BEGIN DOCUMENT PASSAGE

Duplicate contacts can turn up in your data for many reasons, such as mistakes by users who don't realise they're creating a contact for someone who is already in CiviCRM, duplicates that aren't caught in the import process and duplicate records created when people fill in forms about themselves (maybe with their names spelled differently or with a different email address) on your site without realising they're already in your list of contacts.
CiviCRM is equipped with duplicate matching rules that are applied automatically when new contacts are created, and can be run manually at any time to search for duplicates. You can configure these rules to suit your needs.
To view the dedupe rules, go to Contacts > Find and Merge Duplicate Contacts in the navigation menu. This displays the following screen:
From the screen, here's an example of a process to dedupe all individuals in your data:
Different rules are configured for each contact type (individuals, organizations, and households.) A default fuzzy rule and a default strict rule is set for each contact type. The default rules are used when CiviCRM invokes automatic checking, in ways we'll explain in detail shortly.
CiviCRM includes two categories of dedupe rules:
Strict: this type of rule places a priority on avoiding false matches, and therefore applies relatively rigid criteria. It is therefore possible to sometimes miss real duplicates.
Strict rules are invoked during imports to scan for duplicates without user intervention. These rules are used here because it is easier to sort out duplicates later than to disentangle two incorrectly merged contacts.

END DOCUMENT PASSAGE

» **COMPLETE THE FOLLOWING**
1 > According to the CiviCRM passage on duplicate contacts, why are strict rules the ones applied during imports? Answer in one to three sentences.
2 > From the CiviCRM passage on duplicate contacts, output the text from "To view the" to "miss real duplicates." without any changes.
3 > Continue the CiviCRM passage on duplicate contacts from where it stops.
The lines after this point have nothing to do with the CiviCRM passage.

BEGIN DATA SHOWN

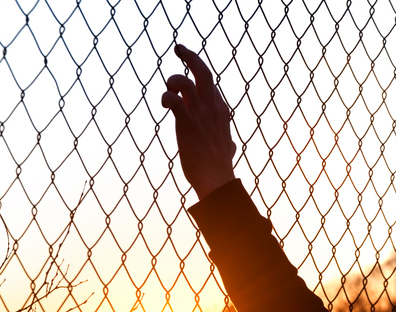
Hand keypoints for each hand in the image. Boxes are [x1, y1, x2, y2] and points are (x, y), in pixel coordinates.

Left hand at [162, 45, 236, 199]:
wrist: (217, 179)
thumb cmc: (220, 167)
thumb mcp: (229, 148)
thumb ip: (228, 142)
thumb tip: (231, 147)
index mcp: (221, 110)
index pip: (210, 82)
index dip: (198, 70)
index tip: (189, 63)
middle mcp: (212, 108)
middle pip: (202, 71)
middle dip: (190, 56)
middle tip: (179, 49)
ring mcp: (200, 115)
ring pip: (184, 82)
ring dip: (172, 80)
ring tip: (168, 90)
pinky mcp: (187, 124)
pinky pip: (174, 100)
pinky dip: (166, 96)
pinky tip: (164, 104)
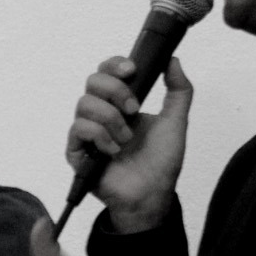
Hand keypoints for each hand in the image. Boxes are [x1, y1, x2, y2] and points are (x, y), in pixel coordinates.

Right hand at [66, 55, 191, 232]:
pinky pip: (79, 128)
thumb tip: (173, 60)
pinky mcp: (76, 151)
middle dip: (116, 91)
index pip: (107, 71)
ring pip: (84, 103)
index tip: (132, 71)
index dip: (115, 65)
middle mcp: (102, 113)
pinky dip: (100, 136)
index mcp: (121, 103)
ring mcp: (87, 132)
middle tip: (134, 110)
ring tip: (126, 140)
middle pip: (92, 81)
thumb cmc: (161, 163)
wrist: (151, 195)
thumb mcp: (176, 122)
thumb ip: (179, 90)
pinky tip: (113, 151)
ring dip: (111, 119)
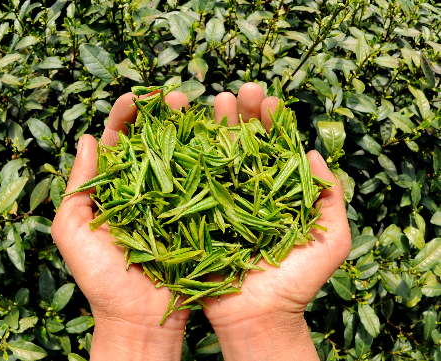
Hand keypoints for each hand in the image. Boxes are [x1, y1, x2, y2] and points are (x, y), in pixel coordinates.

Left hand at [51, 91, 189, 360]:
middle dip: (160, 116)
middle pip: (151, 144)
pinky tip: (217, 141)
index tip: (135, 97)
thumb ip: (79, 186)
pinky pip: (201, 185)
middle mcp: (143, 190)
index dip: (125, 117)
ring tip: (197, 108)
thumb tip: (87, 138)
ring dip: (187, 132)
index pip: (118, 144)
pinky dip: (208, 162)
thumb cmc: (101, 280)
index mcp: (111, 190)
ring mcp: (171, 202)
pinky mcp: (194, 217)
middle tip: (174, 97)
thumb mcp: (74, 230)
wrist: (140, 320)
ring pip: (179, 159)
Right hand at [204, 83, 351, 359]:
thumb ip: (330, 197)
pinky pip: (189, 185)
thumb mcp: (332, 240)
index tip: (269, 101)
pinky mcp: (196, 216)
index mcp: (278, 192)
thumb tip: (312, 153)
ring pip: (215, 158)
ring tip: (212, 101)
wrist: (258, 318)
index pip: (275, 149)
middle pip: (243, 147)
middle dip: (242, 117)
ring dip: (213, 128)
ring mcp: (220, 202)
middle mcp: (247, 191)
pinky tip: (182, 135)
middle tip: (240, 91)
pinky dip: (185, 159)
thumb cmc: (297, 283)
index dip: (272, 123)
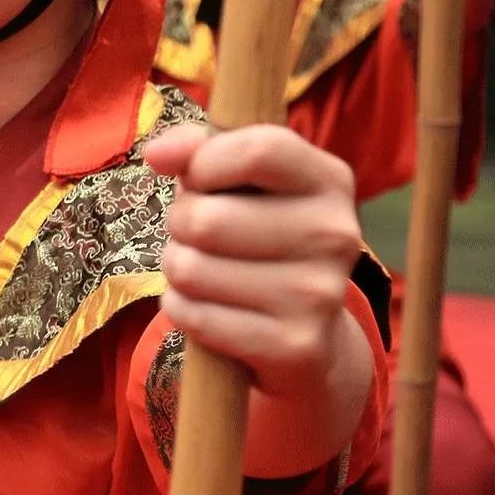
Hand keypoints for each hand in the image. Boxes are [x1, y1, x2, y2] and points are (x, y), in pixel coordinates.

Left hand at [148, 123, 363, 398]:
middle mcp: (336, 235)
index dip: (205, 163)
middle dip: (179, 225)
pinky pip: (193, 315)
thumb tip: (158, 152)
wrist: (306, 335)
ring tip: (207, 271)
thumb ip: (198, 149)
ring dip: (178, 269)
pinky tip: (212, 307)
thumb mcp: (237, 181)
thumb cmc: (258, 234)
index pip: (259, 151)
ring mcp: (320, 294)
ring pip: (190, 270)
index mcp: (329, 180)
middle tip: (200, 237)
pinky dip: (183, 309)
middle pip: (205, 219)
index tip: (198, 179)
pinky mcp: (296, 344)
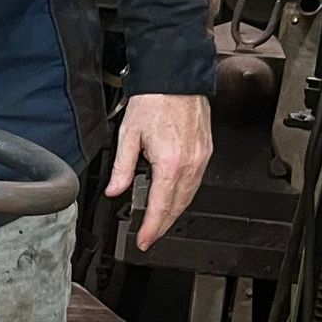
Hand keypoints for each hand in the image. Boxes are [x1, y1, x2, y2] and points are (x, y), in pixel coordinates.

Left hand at [105, 92, 211, 248]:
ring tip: (159, 223)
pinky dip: (184, 195)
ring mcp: (202, 159)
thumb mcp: (128, 136)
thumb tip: (115, 190)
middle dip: (163, 225)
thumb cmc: (153, 102)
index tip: (144, 240)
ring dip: (175, 212)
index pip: (161, 205)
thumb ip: (122, 168)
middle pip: (178, 206)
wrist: (175, 81)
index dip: (152, 227)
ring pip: (190, 196)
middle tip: (150, 237)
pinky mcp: (206, 152)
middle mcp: (191, 164)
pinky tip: (173, 198)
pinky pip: (196, 182)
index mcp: (170, 163)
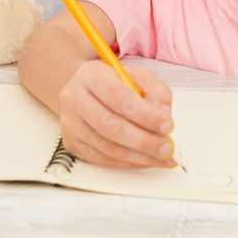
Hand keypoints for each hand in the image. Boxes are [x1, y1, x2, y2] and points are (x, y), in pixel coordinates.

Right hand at [57, 60, 175, 168]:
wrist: (83, 91)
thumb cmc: (113, 83)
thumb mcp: (138, 77)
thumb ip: (156, 92)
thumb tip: (164, 115)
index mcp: (91, 75)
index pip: (117, 96)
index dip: (144, 114)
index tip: (167, 125)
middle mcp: (74, 97)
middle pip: (110, 125)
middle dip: (144, 141)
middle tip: (167, 148)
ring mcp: (70, 122)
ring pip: (106, 146)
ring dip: (139, 156)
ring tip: (162, 158)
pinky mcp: (71, 143)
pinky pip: (101, 159)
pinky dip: (127, 163)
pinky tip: (145, 160)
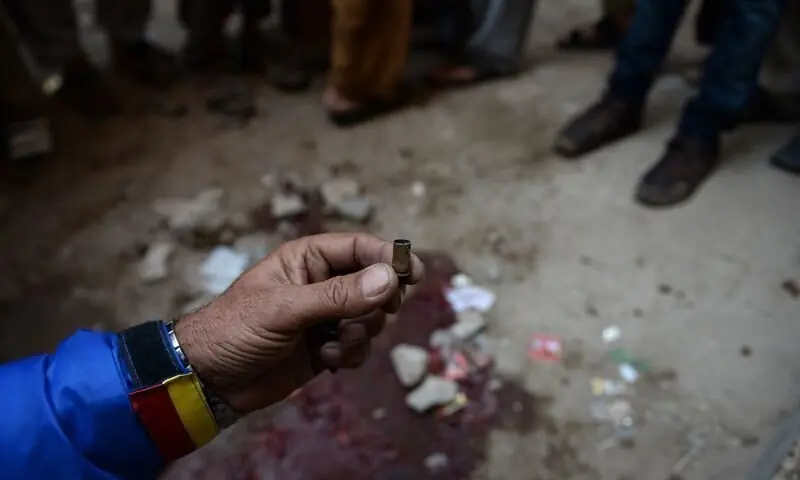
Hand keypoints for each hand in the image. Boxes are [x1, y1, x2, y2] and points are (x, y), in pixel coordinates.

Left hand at [174, 233, 423, 412]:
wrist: (211, 379)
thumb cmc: (236, 329)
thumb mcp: (284, 309)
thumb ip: (338, 295)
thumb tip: (390, 279)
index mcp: (309, 259)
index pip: (361, 247)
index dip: (389, 258)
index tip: (413, 274)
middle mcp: (323, 283)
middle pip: (376, 283)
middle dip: (376, 303)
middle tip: (369, 316)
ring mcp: (327, 316)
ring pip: (372, 318)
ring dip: (361, 333)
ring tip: (333, 343)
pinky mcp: (328, 347)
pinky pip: (361, 346)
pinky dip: (351, 354)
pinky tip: (325, 360)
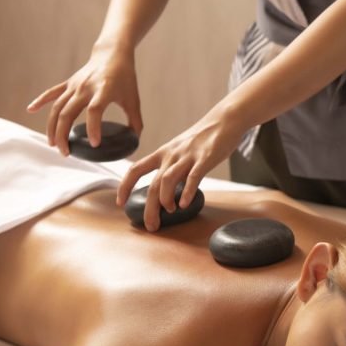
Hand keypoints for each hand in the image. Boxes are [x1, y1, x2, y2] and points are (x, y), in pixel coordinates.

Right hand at [27, 43, 142, 155]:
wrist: (112, 54)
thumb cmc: (125, 78)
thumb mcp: (134, 100)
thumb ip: (135, 122)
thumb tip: (134, 142)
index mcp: (104, 90)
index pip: (95, 110)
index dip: (93, 128)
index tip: (95, 144)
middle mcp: (86, 87)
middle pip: (68, 112)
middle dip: (63, 134)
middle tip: (65, 152)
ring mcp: (74, 85)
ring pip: (57, 107)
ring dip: (52, 126)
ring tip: (53, 144)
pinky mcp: (68, 83)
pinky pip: (51, 93)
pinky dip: (40, 101)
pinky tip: (29, 110)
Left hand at [116, 106, 242, 231]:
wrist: (225, 119)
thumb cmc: (204, 138)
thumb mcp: (180, 150)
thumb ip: (174, 167)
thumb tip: (169, 190)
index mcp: (163, 153)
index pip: (136, 169)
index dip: (125, 186)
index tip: (120, 203)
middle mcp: (171, 155)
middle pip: (153, 183)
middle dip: (149, 208)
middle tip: (151, 226)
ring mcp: (188, 156)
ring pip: (167, 180)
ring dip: (165, 200)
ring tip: (170, 212)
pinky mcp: (206, 158)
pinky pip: (194, 177)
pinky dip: (187, 192)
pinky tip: (185, 204)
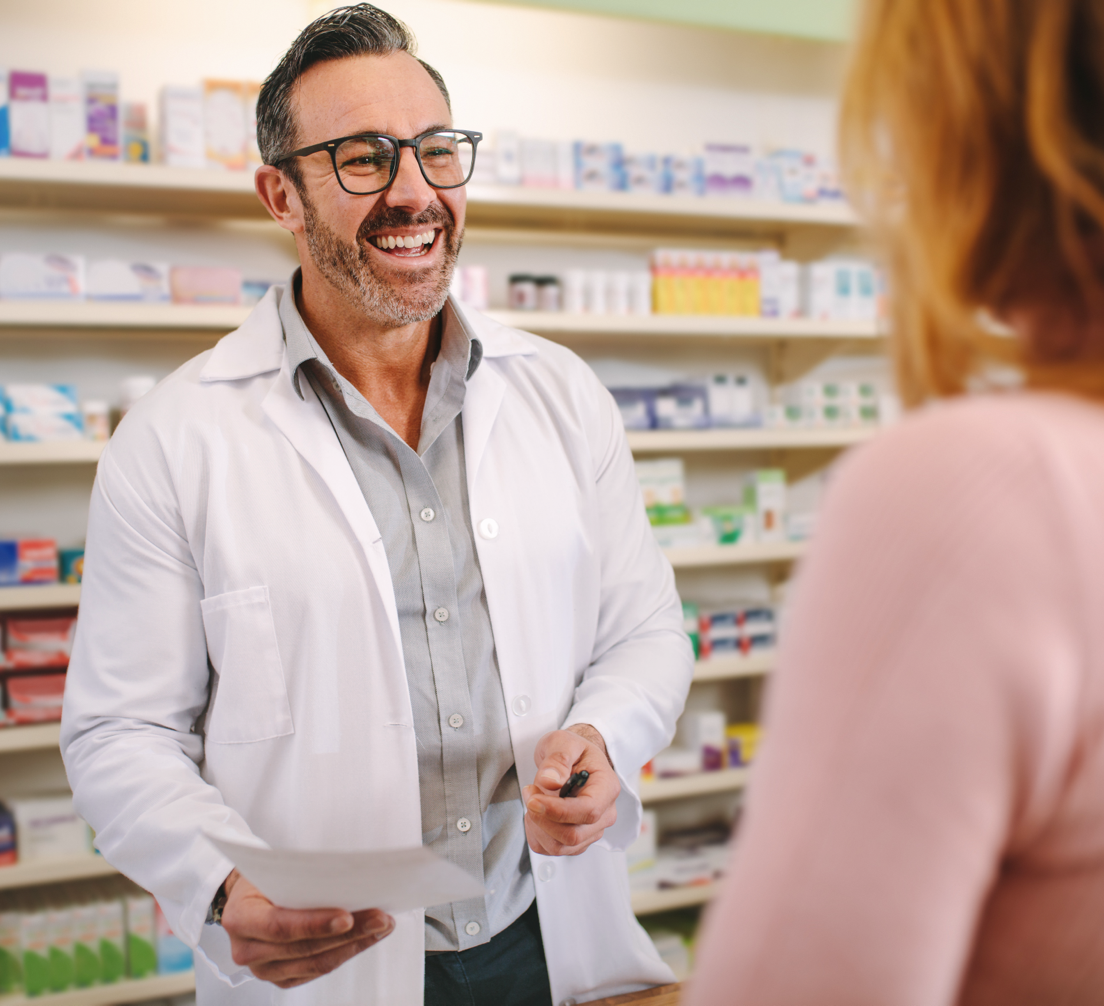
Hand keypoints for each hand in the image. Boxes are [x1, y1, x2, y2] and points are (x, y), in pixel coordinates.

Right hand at [221, 870, 394, 988]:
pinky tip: (366, 938)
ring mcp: (264, 969)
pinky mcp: (282, 977)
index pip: (280, 926)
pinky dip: (346, 953)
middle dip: (349, 933)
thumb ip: (299, 877)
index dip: (315, 924)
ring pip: (317, 963)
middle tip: (379, 917)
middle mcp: (248, 950)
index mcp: (240, 918)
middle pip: (305, 948)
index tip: (347, 916)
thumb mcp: (272, 868)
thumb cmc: (262, 878)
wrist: (247, 896)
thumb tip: (346, 874)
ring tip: (381, 926)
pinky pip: (318, 970)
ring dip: (355, 944)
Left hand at [522, 724, 619, 856]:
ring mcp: (591, 831)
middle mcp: (604, 814)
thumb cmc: (574, 751)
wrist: (575, 760)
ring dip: (537, 826)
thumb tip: (550, 781)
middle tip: (530, 792)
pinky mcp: (576, 841)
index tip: (534, 800)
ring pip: (560, 846)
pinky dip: (536, 834)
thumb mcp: (564, 742)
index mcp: (606, 788)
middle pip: (573, 835)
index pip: (589, 811)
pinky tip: (536, 813)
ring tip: (533, 798)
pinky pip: (551, 849)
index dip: (559, 811)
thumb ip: (558, 759)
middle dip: (542, 818)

END DATA SHOWN

» **EXERCISE RESPONSES**
1 > Strict rules are applied during imports because they scan for duplicates without user intervention and prioritize avoiding false matches. The passage explains that it is easier to sort out duplicates later than to disentangle two contacts that were incorrectly merged.

2 >
To view the dedupe rules, go to Contacts > Find and Merge Duplicate Contacts in the navigation menu. This displays the following screen:
From the screen, here's an example of a process to dedupe all individuals in your data:
Different rules are configured for each contact type (individuals, organizations, and households.) A default fuzzy rule and a default strict rule is set for each contact type. The default rules are used when CiviCRM invokes automatic checking, in ways we'll explain in detail shortly.
CiviCRM includes two categories of dedupe rules:
Strict: this type of rule places a priority on avoiding false matches, and therefore applies relatively rigid criteria. It is therefore possible to sometimes miss real duplicates.

3 >
An example of a strict rule is one that matches individual contacts only if three criteria are met: identical email addresses, first names, and last names. This rule would allow both Mike Tael and Michael Tael into the database because only two criteria are met: last name and email rather than first name, last name, and email.
Default strict rules are also automatically checked when new contacts are created through online registrations including events, membership, contributions, and profile pages, and when you create a contact through CiviCRM's programming API.
Fuzzy: this type of rule has a relatively loose definition of matches in the hope of catching as many possible duplicates as possible.
Fuzzy rules are used in instances where human intelligence can be applied to decide whether a match is accurate. This means that a wider range of possible match results is both permissible and useful.
Default fuzzy rules are automatically used to check for possible duplicates when contacts are added or edited via the CiviCRM user interface (the default strict rules are automatically used when contacts are added or edited via a Profile, the API, or on import). You'll probably also want to use a fuzzy rule when scanning your database for possible duplicates.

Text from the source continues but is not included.